The city staff’s proposal, which could still be adopted as council weighs staff input against Plan Commission recommendations, sought to ensure that new multi-unit construction couldn’t be for the sole purpose of short-term renting. This is in line with Kinnear’s expressed desire to make sure that new construction wasn’t being developed solely as short-term rentals.
But, there’s also data showing that short-term rentals can also be a catalyst for residential development and that restricting them reduces new construction. Researchers, including two authors of the 2019 study, found that an increase in Airbnb listings was correlated with an increase in construction permits. Conversely, in areas where short-term rentals restrictions passed, “Airbnb listings fell by an average of 21%, and residential permits fell by an average of 10%.”
The study also found that short-term rentals boost the tax base in areas where they are popular. And, in some cases short-term rentals have helped “revitalize” (or maybe just gentrify) “distressed neighborhoods.”
Ultimately, the researchers found that there’s no silver bullet for regulating short-term rentals, encouraging residential development and ensuring that short-term rentals don’t make housing unavailable and unaffordable. “There are no easy answers — but any effective solution will have to acknowledge the very real economic downsides of restricting what people can do on their property,” they wrote.
In development
Compared to previous years, Spokane has a lot of multi-family housing in the development process. According to a May 15 presentation, through April, the city had permits in process for 483 multi-family units — more than triple the year-to-date number last year. The city also has 28 duplexes in development through April compared to none at that time last year. It’s still far below population growth projections: The Washington State Commerce Department projects that Spokane County needs to build nearly 71,000 new housing units in the next 20 years.
How much of those units go to long-term renters or end up as short-term rentals is still up for public debate with the first reading of the ordinance coming before the city council on June 5. Beggs, who is sponsoring the ordinance along with Kinnear, said he doesn’t think they’ll follow the Plan Commission lead in eliminating all restrictions on short-term rentals.
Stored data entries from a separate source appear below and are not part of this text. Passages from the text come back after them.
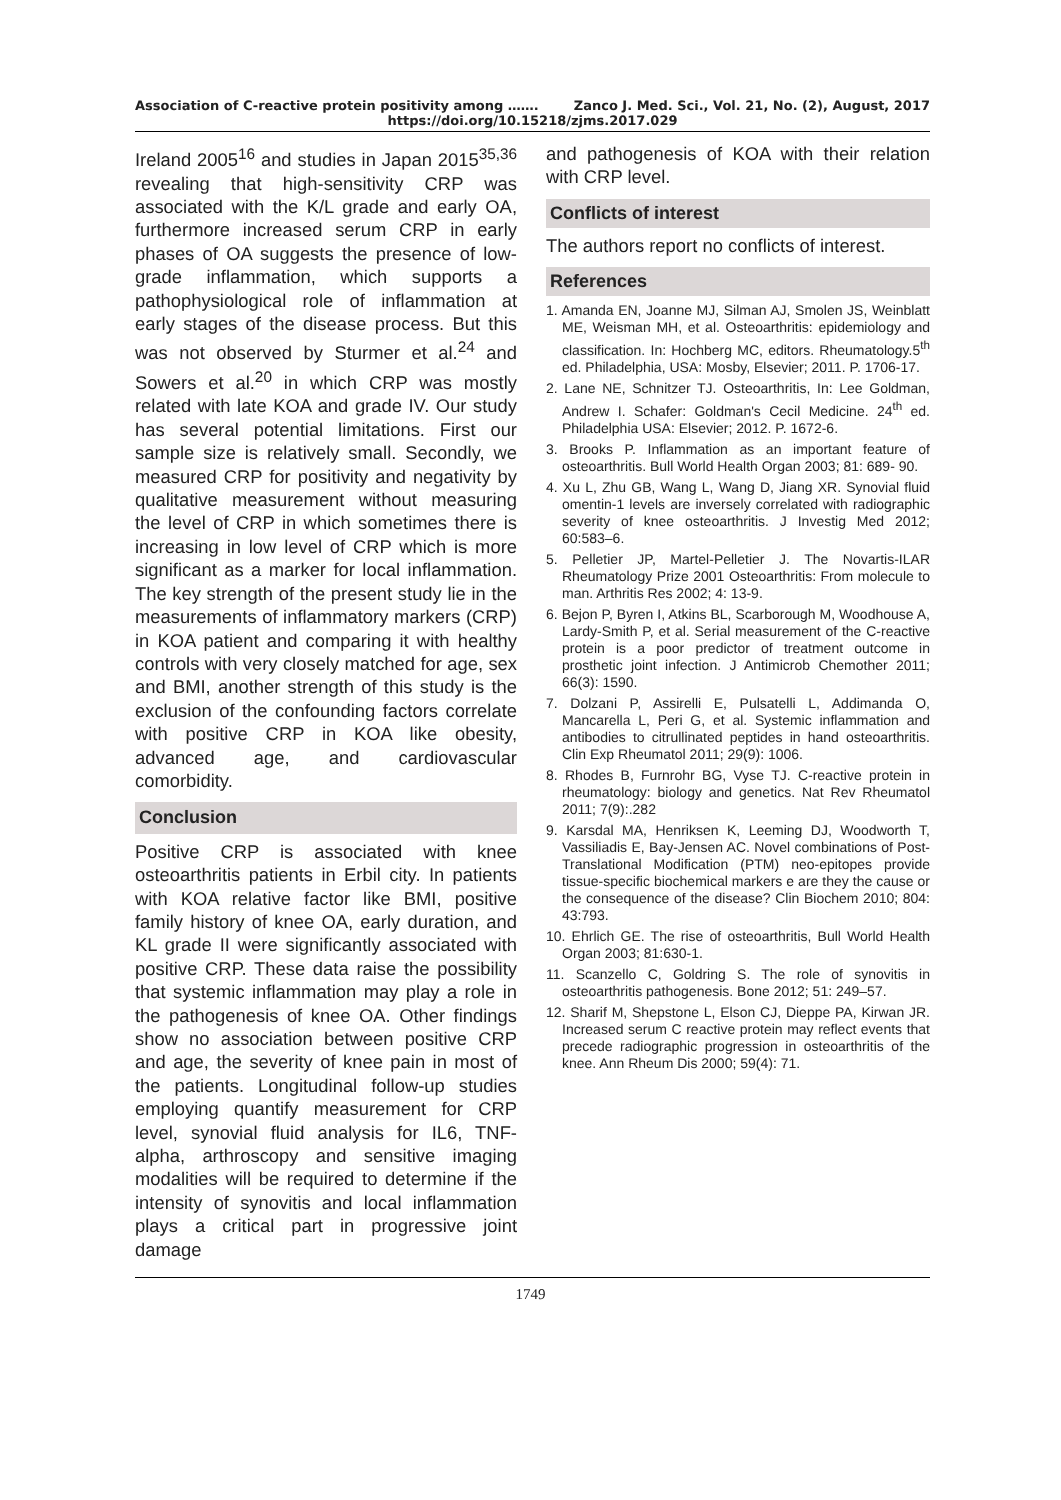Association of C-reactive protein positivity among ……. Zanco J. Med. Sci., Vol. 21, No. (2), August, 2017
https://doi.org/10.15218/zjms.2017.029
Ireland 2005<sup>16</sup> and studies in Japan 2015<sup>35,36</sup> revealing that high-sensitivity CRP was associated with the K/L grade and early OA, furthermore increased serum CRP in early phases of OA suggests the presence of low-grade inflammation, which supports a pathophysiological role of inflammation at early stages of the disease process. But this was not observed by Sturmer et al.<sup>24</sup> and Sowers et al.<sup>20</sup> in which CRP was mostly related with late KOA and grade IV. Our study has several potential limitations. First our sample size is relatively small. Secondly, we measured CRP for positivity and negativity by qualitative measurement without measuring the level of CRP in which sometimes there is increasing in low level of CRP which is more significant as a marker for local inflammation. The key strength of the present study lie in the measurements of inflammatory markers (CRP) in KOA patient and comparing it with healthy controls with very closely matched for age, sex and BMI, another strength of this study is the exclusion of the confounding factors correlate with positive CRP in KOA like obesity, advanced age, and cardiovascular comorbidity.
Conclusion
Positive CRP is associated with knee osteoarthritis patients in Erbil city. In patients with KOA relative factor like BMI, positive family history of knee OA, early duration, and KL grade II were significantly associated with positive CRP. These data raise the possibility that systemic inflammation may play a role in the pathogenesis of knee OA. Other findings show no association between positive CRP and age, the severity of knee pain in most of the patients. Longitudinal follow-up studies employing quantify measurement for CRP level, synovial fluid analysis for IL6, TNF-alpha, arthroscopy and sensitive imaging modalities will be required to determine if the intensity of synovitis and local inflammation plays a critical part in progressive joint damage
and pathogenesis of KOA with their relation with CRP level.
Conflicts of interest
The authors report no conflicts of interest.
References
1. Amanda EN, Joanne MJ, Silman AJ, Smolen JS, Weinblatt ME, Weisman MH, et al. Osteoarthritis: epidemiology and classification. In: Hochberg MC, editors. Rheumatology.5<sup>th</sup> ed. Philadelphia, USA: Mosby, Elsevier; 2011. P. 1706-17.
2. Lane NE, Schnitzer TJ. Osteoarthritis, In: Lee Goldman, Andrew I. Schafer: Goldman's Cecil Medicine. 24<sup>th</sup> ed. Philadelphia USA: Elsevier; 2012. P. 1672-6.
3. Brooks P. Inflammation as an important feature of osteoarthritis. Bull World Health Organ 2003; 81: 689- 90.
4. Xu L, Zhu GB, Wang L, Wang D, Jiang XR. Synovial fluid omentin-1 levels are inversely correlated with radiographic severity of knee osteoarthritis. J Investig Med 2012; 60:583–6.
5. Pelletier JP, Martel-Pelletier J. The Novartis-ILAR Rheumatology Prize 2001 Osteoarthritis: From molecule to man. Arthritis Res 2002; 4: 13-9.
6. Bejon P, Byren I, Atkins BL, Scarborough M, Woodhouse A, Lardy-Smith P, et al. Serial measurement of the C-reactive protein is a poor predictor of treatment outcome in prosthetic joint infection. J Antimicrob Chemother 2011; 66(3): 1590.
7. Dolzani P, Assirelli E, Pulsatelli L, Addimanda O, Mancarella L, Peri G, et al. Systemic inflammation and antibodies to citrullinated peptides in hand osteoarthritis. Clin Exp Rheumatol 2011; 29(9): 1006.
8. Rhodes B, Furnrohr BG, Vyse TJ. C-reactive protein in rheumatology: biology and genetics. Nat Rev Rheumatol 2011; 7(9):.282
9. Karsdal MA, Henriksen K, Leeming DJ, Woodworth T, Vassiliadis E, Bay-Jensen AC. Novel combinations of Post-Translational Modification (PTM) neo-epitopes provide tissue-specific biochemical markers e are they the cause or the consequence of the disease? Clin Biochem 2010; 804: 43:793.
10. Ehrlich GE. The rise of osteoarthritis, Bull World Health Organ 2003; 81:630-1.
11. Scanzello C, Goldring S. The role of synovitis in osteoarthritis pathogenesis. Bone 2012; 51: 249–57.
12. Sharif M, Shepstone L, Elson CJ, Dieppe PA, Kirwan JR. Increased serum C reactive protein may reflect events that precede radiographic progression in osteoarthritis of the knee. Ann Rheum Dis 2000; 59(4): 71.
1749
But, Beggs said, the objective of the bill overall isn’t to come up with a perfect solution to balance the desire of people to profit from short-term rentals against the community desire for affordable housing.
“Right now, it’s the worst of all possible worlds because we have some rules but the majority of people aren’t following them,” Beggs said. “The priority is to get everyone into the regulatory system.”
Doing that should help the city actually demand operators have business licenses, and it should bring in money for affordable housing projects. But, the new laws as written aren’t intended to address the overall impact of short-term rentals on housing for people living in Spokane.
“It doesn’t answer the fundamental question: are these good to have or are they bad to have?” Beggs said.